Data for this task:
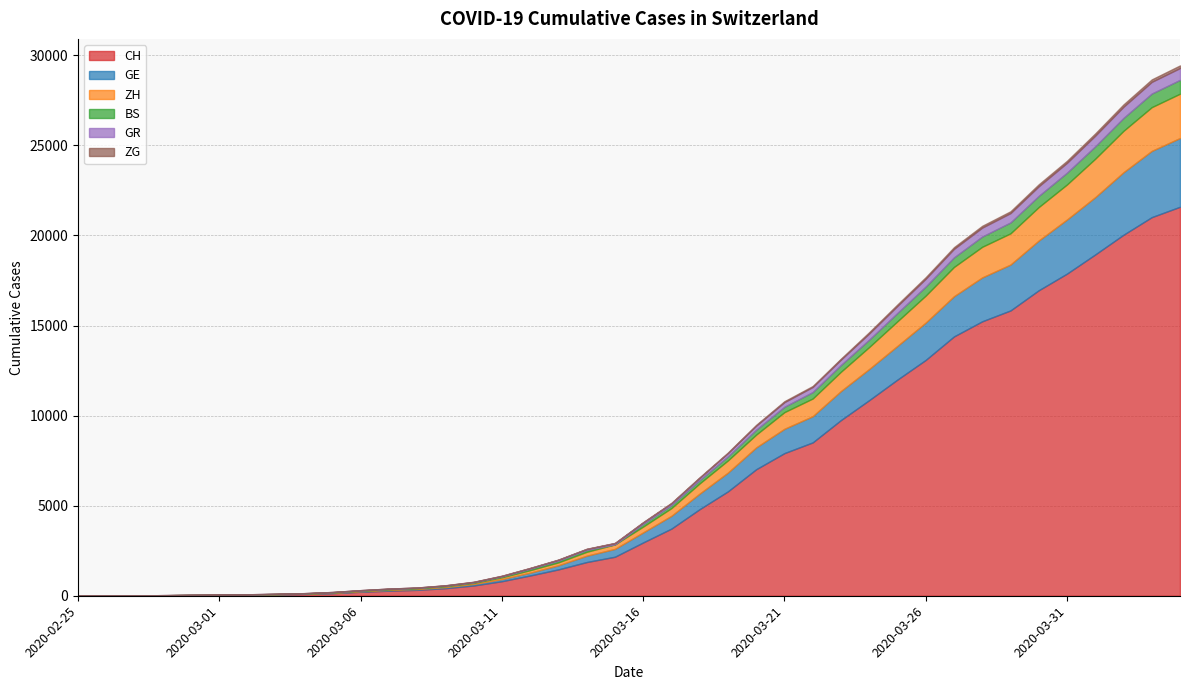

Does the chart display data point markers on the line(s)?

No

--

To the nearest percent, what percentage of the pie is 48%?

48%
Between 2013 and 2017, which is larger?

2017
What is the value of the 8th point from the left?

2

Task directions: Pick out every line of the entries that contains the string "point", matching its case exactly, and copy each such line in full.

Response area:
Does the chart display data point markers on the line(s)?
What is the value of the 8th point from the left?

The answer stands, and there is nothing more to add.